R. Kelly was convicted guilty of child pornography by a Chicago jury for recording his sexual acts with minors. This verdict came only months after the R&B singer received a three-decade prison term in a separate sex trafficking case.
Kelly was found guilty of six of the 13 criminal charges federal prosecutors brought against him, including counts of child enticement and child pornography for pressuring three minors into criminal sexual activity and creating three videos depicting child sexual abuse.
Two co-defendants—former Kelly’s employees Derrel McDavid and Milton Brown—were also found not guilty on the charges of receiving child pornography and obstruction, which were related to claims that he impeded an earlier investigation.
Following a 30-year sentence imposed in June when he was found guilty of sex trafficking in federal court in Brooklyn, Kelly might spend several years behind bars.
In 2008, Kelly was accused of making an explicit film with a 14-year-old girl and was put on trial in Chicago; however, the jury exonerated Kelly and subsequently informed media outlets that the lack of the victim’s testimony made a conviction impossible.
After seeing the Lifetime documentary Surviving R. Kelly in 2019, the victim decided to cooperate with the police. During the trial this year, the victim testified that Kelly had instructed her to tell a grand jury in 2002 that she wasn’t on the recording and that they hadn’t had sex (three other women also testified that Kelly abused them before they turned 18).
Kelly did not give a testimony, but Jennifer Bonjean, his defense lawyer, said that Kelly was “a victim of extortion and financial exploitation.”
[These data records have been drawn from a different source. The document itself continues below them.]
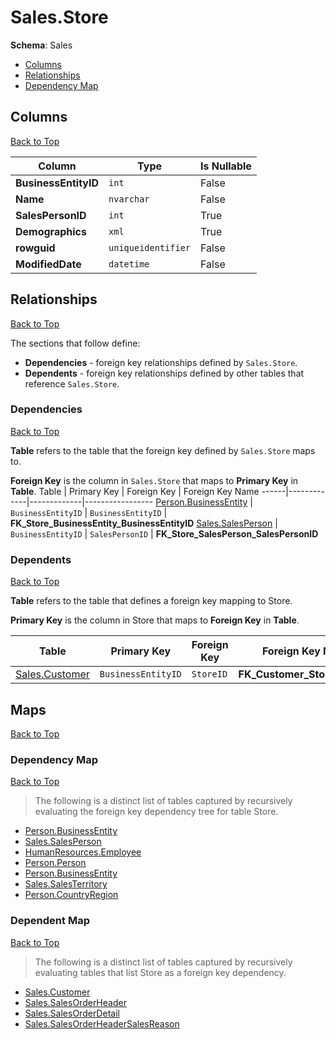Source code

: # Sales.Store

**Schema**: Sales
* [Columns](#columns)
* [Relationships](#relationships)
* [Dependency Map](#dependency-map)

## Columns
[Back to Top](#store)

Column | Type | Is Nullable
-------|------|------------
**BusinessEntityID** | `int` | False
**Name** | `nvarchar` | False
**SalesPersonID** | `int` | True
**Demographics** | `xml` | True
**rowguid** | `uniqueidentifier` | False
**ModifiedDate** | `datetime` | False

## Relationships
[Back to Top](#store)


The sections that follow define:
* **Dependencies** - foreign key relationships defined by `Sales.Store`.
* **Dependents** - foreign key relationships defined by other tables that reference `Sales.Store`.

### Dependencies
[Back to Top](#store)


**Table** refers to the table that the foreign key defined by `Sales.Store` maps to.

**Foreign Key** is the column in `Sales.Store` that maps to **Primary Key** in **Table**.
Table | Primary Key | Foreign Key | Foreign Key Name
------|-------------|-------------|-----------------
[Person.BusinessEntity](../Person/BusinessEntity.md) | `BusinessEntityID` | `BusinessEntityID` | **FK_Store_BusinessEntity_BusinessEntityID**
[Sales.SalesPerson](./SalesPerson.md) | `BusinessEntityID` | `SalesPersonID` | **FK_Store_SalesPerson_SalesPersonID**

### Dependents
[Back to Top](#store)

**Table** refers to the table that defines a foreign key mapping to Store.

**Primary Key** is the column in Store that maps to **Foreign Key** in **Table**.

Table | Primary Key | Foreign Key | Foreign Key Name
------|-------------|-------------|-----------------
[Sales.Customer](./Customer.md) | `BusinessEntityID` | `StoreID` | **FK_Customer_Store_StoreID**

## Maps
[Back to Top](#store)

### Dependency Map
[Back to Top](#store)

> The following is a distinct list of tables captured by recursively evaluating the foreign key dependency tree for table Store.

* [Person.BusinessEntity](../Person/BusinessEntity.md)
* [Sales.SalesPerson](./SalesPerson.md)
* [HumanResources.Employee](../HumanResources/Employee.md)
* [Person.Person](../Person/Person.md)
* [Person.BusinessEntity](./BusinessEntity.md)
* [Sales.SalesTerritory](./SalesTerritory.md)
* [Person.CountryRegion](../Person/CountryRegion.md)
### Dependent Map
[Back to Top](#store)

> The following is a distinct list of tables captured by recursively evaluating tables that list Store as a foreign key dependency.

* [Sales.Customer](./Customer.md)
* [Sales.SalesOrderHeader](./SalesOrderHeader.md)
* [Sales.SalesOrderDetail](./SalesOrderDetail.md)
* [Sales.SalesOrderHeaderSalesReason](./SalesOrderHeaderSalesReason.md)

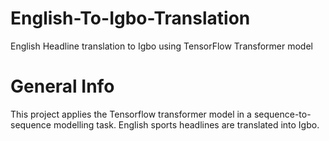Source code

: # English-To-Igbo-Translation
 English Headline translation to Igbo using TensorFlow Transformer model

 # General Info
 This project applies the Tensorflow transformer model in a sequence-to-sequence modelling task. English sports headlines are translated into Igbo.
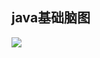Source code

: ## java基础脑图
![](https://raw.githubusercontent.com/jiangwei618/note/master/assets/image/java基础脑图.md-2019-08-06-15-11-16.png)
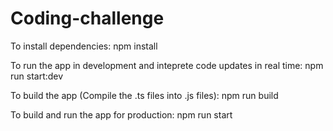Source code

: # Coding-challenge
To install dependencies: npm install

To run the app in development and inteprete code updates in real time: npm run start:dev

To build the app (Compile the .ts files into .js files): npm run build

To build and run the app for production: npm run start
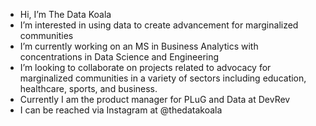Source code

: - Hi, I’m The Data Koala
- I’m interested in using data to create advancement for marginalized communities
- I’m currently working on an MS in Business Analytics with concentrations in Data Science and Engineering
- I’m looking to collaborate on projects related to advocacy for marginalized communities in a variety of sectors including education, healthcare, sports, and business.
- Currently I am the product manager for PLuG and Data at DevRev
- I can be reached via Instagram at @thedatakoala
Since the 1990s, Kelly, well known for his singles “I Believe I Can Fly” and “Ignition,” has been the subject of suspicions regarding his interactions with minor girls. When Aaliyah was just 15 years old in 1994, Kelly, then 27 years old, wed her in an unauthorized ceremony. Kelly was accused of sex trafficking in New York in 2020 and child pornography in Chicago in 2019. He pled not guilty to all allegations.